__Directions__.
If a line in the listing below includes the word "index", pick it out.

··· Data

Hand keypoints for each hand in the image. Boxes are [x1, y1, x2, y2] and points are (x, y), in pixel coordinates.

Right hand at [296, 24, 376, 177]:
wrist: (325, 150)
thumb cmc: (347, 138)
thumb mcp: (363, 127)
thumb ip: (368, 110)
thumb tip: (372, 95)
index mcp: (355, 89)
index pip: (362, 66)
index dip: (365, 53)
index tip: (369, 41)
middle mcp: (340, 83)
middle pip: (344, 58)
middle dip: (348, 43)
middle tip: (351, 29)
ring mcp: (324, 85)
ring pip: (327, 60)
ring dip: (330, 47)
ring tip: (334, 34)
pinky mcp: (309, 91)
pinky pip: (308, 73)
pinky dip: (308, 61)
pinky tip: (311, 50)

······
··· Data

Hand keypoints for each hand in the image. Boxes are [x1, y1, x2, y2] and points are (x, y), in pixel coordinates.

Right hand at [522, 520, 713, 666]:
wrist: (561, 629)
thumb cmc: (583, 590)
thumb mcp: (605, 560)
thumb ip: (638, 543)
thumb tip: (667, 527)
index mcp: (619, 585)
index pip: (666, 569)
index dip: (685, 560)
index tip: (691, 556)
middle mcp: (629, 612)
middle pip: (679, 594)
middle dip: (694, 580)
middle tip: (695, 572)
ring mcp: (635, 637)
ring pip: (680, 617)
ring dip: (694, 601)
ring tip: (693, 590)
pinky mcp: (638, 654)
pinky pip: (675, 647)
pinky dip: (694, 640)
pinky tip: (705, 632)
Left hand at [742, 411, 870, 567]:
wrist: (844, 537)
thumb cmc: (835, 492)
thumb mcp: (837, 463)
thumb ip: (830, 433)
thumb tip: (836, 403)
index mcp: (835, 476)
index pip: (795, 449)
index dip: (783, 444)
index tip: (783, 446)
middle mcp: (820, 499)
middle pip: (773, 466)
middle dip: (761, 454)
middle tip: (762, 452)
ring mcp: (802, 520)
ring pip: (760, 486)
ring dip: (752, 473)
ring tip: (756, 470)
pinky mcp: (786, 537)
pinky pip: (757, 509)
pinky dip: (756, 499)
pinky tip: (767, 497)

······

__Response for this exercise__.
index mcp: (355, 89)
index pip: (362, 66)
index dip: (365, 53)
index tip: (369, 41)
index mcp: (619, 585)
index pip: (666, 569)
index dip: (685, 560)
index tip: (691, 556)
index mcp: (835, 476)
index pip: (795, 449)
index dip: (783, 444)
index tip: (783, 446)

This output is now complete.